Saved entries
________
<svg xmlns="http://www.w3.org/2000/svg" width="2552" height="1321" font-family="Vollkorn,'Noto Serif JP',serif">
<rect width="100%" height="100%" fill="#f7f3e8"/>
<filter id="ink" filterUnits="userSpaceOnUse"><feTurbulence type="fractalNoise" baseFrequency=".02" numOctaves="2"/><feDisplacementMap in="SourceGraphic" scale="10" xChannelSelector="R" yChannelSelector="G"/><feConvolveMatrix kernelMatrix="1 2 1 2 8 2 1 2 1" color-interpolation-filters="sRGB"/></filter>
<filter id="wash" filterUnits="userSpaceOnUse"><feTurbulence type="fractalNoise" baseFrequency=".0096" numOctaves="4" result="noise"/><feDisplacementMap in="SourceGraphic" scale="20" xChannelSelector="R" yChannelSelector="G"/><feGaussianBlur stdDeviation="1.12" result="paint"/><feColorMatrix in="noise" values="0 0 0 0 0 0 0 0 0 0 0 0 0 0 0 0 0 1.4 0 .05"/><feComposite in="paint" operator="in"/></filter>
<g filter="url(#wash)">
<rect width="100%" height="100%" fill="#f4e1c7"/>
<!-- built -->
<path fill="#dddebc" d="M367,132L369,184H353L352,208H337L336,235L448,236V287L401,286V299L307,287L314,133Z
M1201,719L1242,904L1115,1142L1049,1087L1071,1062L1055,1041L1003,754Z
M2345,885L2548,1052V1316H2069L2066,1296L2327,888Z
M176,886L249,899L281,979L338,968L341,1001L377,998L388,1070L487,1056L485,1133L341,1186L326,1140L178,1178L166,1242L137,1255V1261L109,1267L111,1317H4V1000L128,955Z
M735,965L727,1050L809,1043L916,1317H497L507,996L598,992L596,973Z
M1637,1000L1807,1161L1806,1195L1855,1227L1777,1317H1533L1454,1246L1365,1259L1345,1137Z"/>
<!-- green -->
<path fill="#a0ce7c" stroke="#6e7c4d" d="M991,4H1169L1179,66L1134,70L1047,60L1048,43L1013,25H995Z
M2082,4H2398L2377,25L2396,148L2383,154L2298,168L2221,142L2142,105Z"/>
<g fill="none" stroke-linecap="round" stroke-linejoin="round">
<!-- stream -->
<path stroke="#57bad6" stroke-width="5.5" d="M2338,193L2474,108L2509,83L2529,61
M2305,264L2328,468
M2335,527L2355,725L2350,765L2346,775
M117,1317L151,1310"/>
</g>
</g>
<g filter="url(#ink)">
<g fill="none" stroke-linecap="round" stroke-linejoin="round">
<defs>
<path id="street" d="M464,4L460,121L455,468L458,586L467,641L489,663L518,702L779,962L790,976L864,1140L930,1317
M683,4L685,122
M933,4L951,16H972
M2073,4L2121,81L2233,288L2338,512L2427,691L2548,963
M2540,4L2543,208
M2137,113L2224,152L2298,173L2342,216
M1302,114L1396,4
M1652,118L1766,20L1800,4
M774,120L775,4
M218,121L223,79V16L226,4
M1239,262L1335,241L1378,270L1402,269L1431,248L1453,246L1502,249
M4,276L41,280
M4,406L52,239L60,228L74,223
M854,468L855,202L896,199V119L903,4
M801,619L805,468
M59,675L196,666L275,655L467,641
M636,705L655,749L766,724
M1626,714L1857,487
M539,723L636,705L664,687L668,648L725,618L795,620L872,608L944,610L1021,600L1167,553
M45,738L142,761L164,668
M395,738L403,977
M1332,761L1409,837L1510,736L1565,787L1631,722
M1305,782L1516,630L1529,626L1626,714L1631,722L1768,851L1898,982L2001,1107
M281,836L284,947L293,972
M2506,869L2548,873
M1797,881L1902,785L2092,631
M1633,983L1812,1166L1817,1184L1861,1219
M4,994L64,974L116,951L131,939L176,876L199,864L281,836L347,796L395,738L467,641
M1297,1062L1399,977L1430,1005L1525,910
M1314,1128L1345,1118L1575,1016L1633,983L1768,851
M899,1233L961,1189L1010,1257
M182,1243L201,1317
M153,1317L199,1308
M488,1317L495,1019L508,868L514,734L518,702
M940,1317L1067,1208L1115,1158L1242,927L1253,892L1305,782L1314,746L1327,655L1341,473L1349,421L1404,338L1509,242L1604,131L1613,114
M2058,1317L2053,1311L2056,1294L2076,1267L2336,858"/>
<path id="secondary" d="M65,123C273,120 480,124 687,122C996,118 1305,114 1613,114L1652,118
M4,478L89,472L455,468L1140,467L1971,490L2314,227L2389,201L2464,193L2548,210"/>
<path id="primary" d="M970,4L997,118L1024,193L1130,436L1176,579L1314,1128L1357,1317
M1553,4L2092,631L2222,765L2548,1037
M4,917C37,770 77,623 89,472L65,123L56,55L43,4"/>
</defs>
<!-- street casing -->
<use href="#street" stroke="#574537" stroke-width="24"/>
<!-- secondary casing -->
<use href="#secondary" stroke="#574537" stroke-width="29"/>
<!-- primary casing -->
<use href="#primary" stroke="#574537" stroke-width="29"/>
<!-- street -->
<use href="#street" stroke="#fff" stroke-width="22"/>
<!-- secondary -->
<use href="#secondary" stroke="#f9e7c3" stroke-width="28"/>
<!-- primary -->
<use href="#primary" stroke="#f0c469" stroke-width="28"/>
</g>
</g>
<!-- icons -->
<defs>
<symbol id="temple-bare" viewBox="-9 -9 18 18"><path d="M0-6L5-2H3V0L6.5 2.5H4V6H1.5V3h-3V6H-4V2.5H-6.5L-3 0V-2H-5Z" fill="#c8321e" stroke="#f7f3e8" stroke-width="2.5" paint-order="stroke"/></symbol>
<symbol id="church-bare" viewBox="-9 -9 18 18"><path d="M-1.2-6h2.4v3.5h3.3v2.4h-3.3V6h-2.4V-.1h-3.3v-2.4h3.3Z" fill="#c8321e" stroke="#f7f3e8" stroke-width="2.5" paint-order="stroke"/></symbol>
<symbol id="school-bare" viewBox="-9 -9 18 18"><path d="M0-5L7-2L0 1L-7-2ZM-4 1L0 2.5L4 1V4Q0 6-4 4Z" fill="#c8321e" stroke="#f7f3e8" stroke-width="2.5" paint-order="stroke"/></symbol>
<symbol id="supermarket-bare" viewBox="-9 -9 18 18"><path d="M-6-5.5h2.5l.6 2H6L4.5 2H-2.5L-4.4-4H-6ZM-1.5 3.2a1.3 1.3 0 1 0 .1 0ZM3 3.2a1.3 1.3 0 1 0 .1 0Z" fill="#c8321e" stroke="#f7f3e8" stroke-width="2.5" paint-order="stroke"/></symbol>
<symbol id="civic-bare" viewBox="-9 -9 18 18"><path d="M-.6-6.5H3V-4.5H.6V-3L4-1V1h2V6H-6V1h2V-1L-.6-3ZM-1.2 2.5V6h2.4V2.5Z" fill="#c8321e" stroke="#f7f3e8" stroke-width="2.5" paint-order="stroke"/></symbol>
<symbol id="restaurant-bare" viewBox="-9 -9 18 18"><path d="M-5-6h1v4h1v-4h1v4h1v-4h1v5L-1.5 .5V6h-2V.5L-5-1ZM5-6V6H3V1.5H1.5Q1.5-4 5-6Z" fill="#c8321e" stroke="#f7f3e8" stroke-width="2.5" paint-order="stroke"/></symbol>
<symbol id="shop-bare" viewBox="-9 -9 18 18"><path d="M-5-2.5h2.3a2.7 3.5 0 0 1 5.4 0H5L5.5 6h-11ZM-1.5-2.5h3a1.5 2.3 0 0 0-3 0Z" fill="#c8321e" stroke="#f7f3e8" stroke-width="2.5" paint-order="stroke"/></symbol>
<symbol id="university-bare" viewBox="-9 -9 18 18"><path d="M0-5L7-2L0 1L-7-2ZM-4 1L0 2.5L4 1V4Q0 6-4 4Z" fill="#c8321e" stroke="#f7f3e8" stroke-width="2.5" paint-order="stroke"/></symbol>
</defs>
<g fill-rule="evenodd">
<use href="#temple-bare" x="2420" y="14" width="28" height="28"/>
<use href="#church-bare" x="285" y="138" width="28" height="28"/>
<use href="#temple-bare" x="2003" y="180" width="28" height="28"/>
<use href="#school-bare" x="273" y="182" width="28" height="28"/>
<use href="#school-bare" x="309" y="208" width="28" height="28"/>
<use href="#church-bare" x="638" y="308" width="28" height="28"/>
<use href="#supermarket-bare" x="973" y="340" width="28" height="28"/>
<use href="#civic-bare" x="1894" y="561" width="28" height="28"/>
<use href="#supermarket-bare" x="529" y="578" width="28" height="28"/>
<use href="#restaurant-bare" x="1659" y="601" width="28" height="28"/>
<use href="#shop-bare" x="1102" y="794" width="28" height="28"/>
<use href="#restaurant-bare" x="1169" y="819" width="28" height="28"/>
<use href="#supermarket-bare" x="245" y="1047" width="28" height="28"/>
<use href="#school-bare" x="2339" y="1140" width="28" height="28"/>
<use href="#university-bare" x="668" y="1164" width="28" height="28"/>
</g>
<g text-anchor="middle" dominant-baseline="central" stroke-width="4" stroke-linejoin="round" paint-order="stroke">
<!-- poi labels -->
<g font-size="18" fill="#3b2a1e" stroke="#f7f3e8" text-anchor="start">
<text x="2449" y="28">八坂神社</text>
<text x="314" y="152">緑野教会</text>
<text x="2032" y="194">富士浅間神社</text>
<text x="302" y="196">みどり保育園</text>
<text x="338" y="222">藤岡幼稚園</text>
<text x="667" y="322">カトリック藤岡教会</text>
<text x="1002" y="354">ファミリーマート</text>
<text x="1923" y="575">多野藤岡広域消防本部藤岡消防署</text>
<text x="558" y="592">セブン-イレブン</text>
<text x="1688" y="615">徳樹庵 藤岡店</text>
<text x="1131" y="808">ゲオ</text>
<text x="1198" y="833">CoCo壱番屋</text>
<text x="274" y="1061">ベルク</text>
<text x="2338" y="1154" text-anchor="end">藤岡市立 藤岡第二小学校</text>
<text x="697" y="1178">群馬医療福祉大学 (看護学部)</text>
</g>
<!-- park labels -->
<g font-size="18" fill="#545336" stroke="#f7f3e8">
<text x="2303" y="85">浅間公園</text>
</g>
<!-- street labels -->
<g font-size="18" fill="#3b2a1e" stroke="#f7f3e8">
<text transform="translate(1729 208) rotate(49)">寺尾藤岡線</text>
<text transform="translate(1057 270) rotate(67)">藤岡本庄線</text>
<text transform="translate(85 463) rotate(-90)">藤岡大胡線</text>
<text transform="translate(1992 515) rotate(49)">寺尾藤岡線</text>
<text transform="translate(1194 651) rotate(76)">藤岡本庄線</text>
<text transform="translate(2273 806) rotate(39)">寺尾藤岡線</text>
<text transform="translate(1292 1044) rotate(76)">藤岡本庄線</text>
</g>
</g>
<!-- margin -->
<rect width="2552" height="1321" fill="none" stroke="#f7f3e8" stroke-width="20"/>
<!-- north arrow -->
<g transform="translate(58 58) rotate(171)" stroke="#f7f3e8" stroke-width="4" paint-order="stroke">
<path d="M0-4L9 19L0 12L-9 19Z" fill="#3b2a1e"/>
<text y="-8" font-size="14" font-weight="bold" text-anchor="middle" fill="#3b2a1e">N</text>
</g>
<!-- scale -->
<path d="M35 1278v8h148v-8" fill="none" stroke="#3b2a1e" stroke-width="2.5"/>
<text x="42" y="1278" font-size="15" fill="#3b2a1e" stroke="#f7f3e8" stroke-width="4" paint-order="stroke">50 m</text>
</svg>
________
:: ABOUT THIS TASK ::
Look through the records for the word "middle". Every line that has it should be copied.

:: TASK ANSWER ::
<g text-anchor="middle" dominant-baseline="central" stroke-width="4" stroke-linejoin="round" paint-order="stroke">
<text y="-8" font-size="14" font-weight="bold" text-anchor="middle" fill="#3b2a1e">N</text>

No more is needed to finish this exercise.